TEKS:

Natuna (ANTARA) - Polisi Sektor Serasan Kabupaten Natuna Kepulauan Riau mengatakan akan menindak tegas bagi para pelaku penjual telur penyu di wilayah tersebut.

"Polri akan mengawasi dan menindak sesuai dengan undang undang yang berlaku bagi oknum yang menghambat ekosistem keberlangsungan hidup penyu serta kegiatan memperjualbelikan telur penyu," kata Kapolsek Serasan IPTU A. Malik Mardiansya melalui keterangan pers yang diterima di Natuna, Minggu.

Berada di perbatasan Indonesia dan Malaysia Pulau Serasan pelaku diketahui kerap melakukan perdagangan telur penyu secara terang-terangan.

Menurutnya selain melanggar hukum kegiatan tersebut merupakan tindakan yang akan menghambat keberlangsungan kelestarian ekosistem laut.

"Penyu adalah bagian dari ekosistem laut dan hewan yang di lindungi karena terancam punah, perburuan induk penyu dan memperjualbelikan telur penyu sangat dilarang," kata Malik.

Karena hal tersebut, Ia bersama pemerintah setempat pada Jumat (7/10) telah melakukan sosialisasi melalui kegiatan pelepasan 430 tukik penyu di Pantai Sisi Kecamatan Serasan, Natuna.

"Penyu di lepaskan berasal dari penangkaran yang sudah ada dari program pemerintah setempat untuk menjaga kelestarian penyu dari kepunahan ataupun pemburuan liar," kata Kapolsek.

Sementara, Komunitas Jelajah Bahari Natuna mengungkapkan penjualan telur penyu masih kerap dijumpai di daerah tersebut yang dilakukan oleh warga setempat.

"Tidak hanya Natuna, masyarakat kepulauan Anambas juga masih kita jumpai melakukan penjualan telur penyu," kata Daeng Cambang pemerhati lingkungan Komunitas Jelajah Bahari Natuna (JBN).

Menurutnya pelarangan menjual telur penyu dan bagian lainnya dari penyu tertuang dalam undang undang nomor 15 tahun 1990 dan disebutkan bahwa pelaku perdagangan satwa termasuk telur penyu bisa diancam dengan hukuman penjara 5 tahun serta denda Rp100 juta.

"Saya pernah jumpai telur penyu dijual bebas kepada penumpang kapal di pelabuhan salah satu kecamatan di Natuna dan itu di depan mata saya, sangat miris, tapi itu terjadi setahun lalu," tambahnya.

Karena itu, Ia mengatakan penting dilakukan kegiatan pelepasan tukik secara rutin di Natuna bagian dari upaya menjaga kelestarian penyu dan menjaga ekosistem perairan.

Selain itu, Ia juga mengatakan kegiatan pemanfaatan sumberdaya alam secara ilegal termasuk telur penyu dan kegiatan lainya sudah menjadi hal yang lumrah bagi sebagian masyarakat.

"Karena itu butuh edukasi agar tumbuh kesadaran bersama, memang tidak mudah tetapi itu bisa," kata Cambang.

DATA:
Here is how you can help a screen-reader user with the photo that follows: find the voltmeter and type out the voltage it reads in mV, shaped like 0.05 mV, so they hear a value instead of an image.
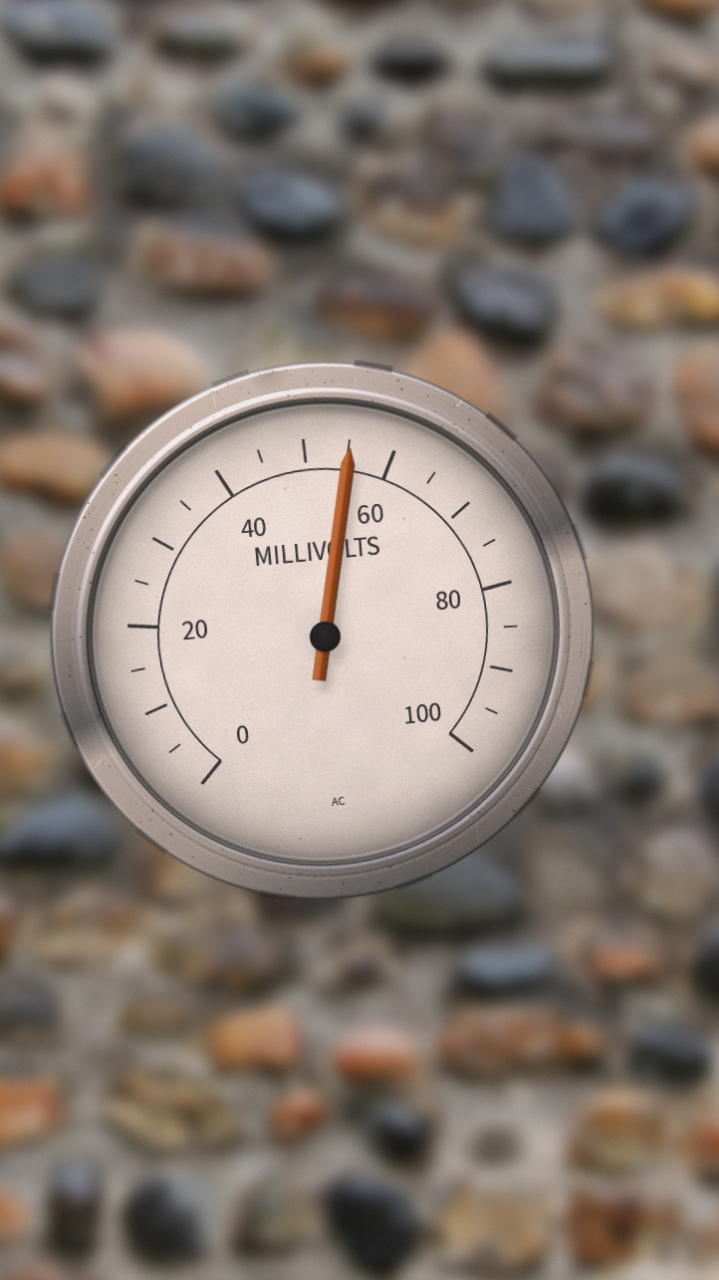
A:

SOAL:
Ulangi persis bagian teks dari "Selain itu, Ia" sampai "bagi sebagian masyarakat.", termasuk kedua bagian itu. Materi di atas tidak berhubungan dengan teks.

JAWABAN LATIHAN:
Selain itu, Ia juga mengatakan kegiatan pemanfaatan sumberdaya alam secara ilegal termasuk telur penyu dan kegiatan lainya sudah menjadi hal yang lumrah bagi sebagian masyarakat.